Recentemente, na Holanda, um paciente do sexo masculino com diagnóstico de SFI foi absolvido das acusações após ter causado um acidente intoxicado por etanol endógeno sem ter consumido álcool. Isso enfatiza a importância do reconhecimento precoce dessa condição rara.

É importante considerar isso em casos jurídicos. Os médicos precisam levar a sério os pacientes com episódios de intoxicação inexplicáveis, e isso pode evitar que os pacientes causem acidentes de carro (fatais).

Conclusão

A SFI é uma condição rara e frequentemente mal compreendida e não reconhecida que os médicos precisam considerar ou estar cientes. A literatura é composta apenas por relatos de casos, não foram realizados estudos de evidências de alto nível sobre prevalência e tratamento.

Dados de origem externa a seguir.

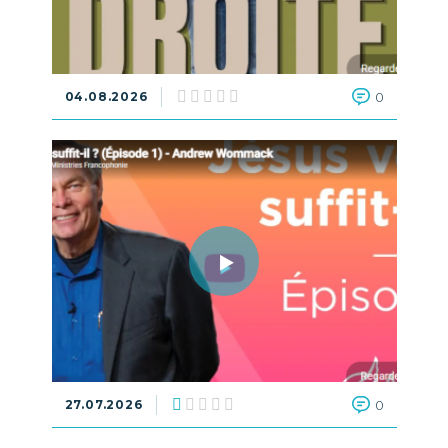
04.08.2026
0
27.07.2026
0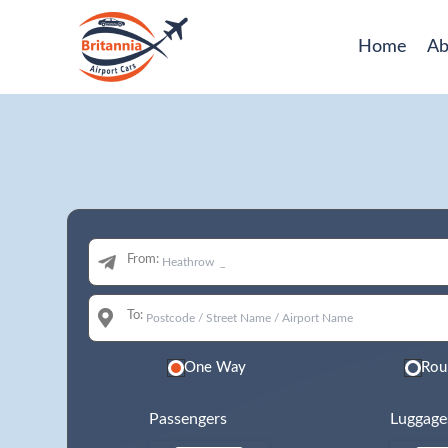
Home
Ab
From:
To:
One Way
Rou
Passengers
Luggage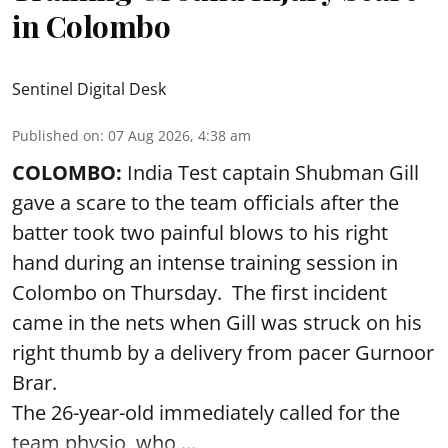
in Colombo
Sentinel Digital Desk
Published on
:
07 Aug 2026, 4:38 am
COLOMBO:
India Test captain Shubman Gill
gave a scare to the team officials after the
batter took two painful blows to his right
hand during an intense training session in
Colombo on Thursday. The first incident
came in the nets when Gill was struck on his
right thumb by a delivery from pacer Gurnoor
Brar.
The 26-year-old immediately called for the
team physio, who ...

A doença é causada principalmente pelos gêneros Saccharomyces e Candida, e alguns casos foram previamente tratados com antibióticos.

Em alguns relatos de caso, fatores de risco como diabetes mellitus, cirrose hepática e operações intestinais anteriores foram identificados.

O diagnóstico pode ser feito por meio de uma história adequada e um teste de carboidratos.

Os tratamentos atuais incluem medicamentos antifúngicos, dieta pobre em carboidratos e probióticos. Pode haver um papel potencial para o transplante de microbiota fecal no tratamento da SFI.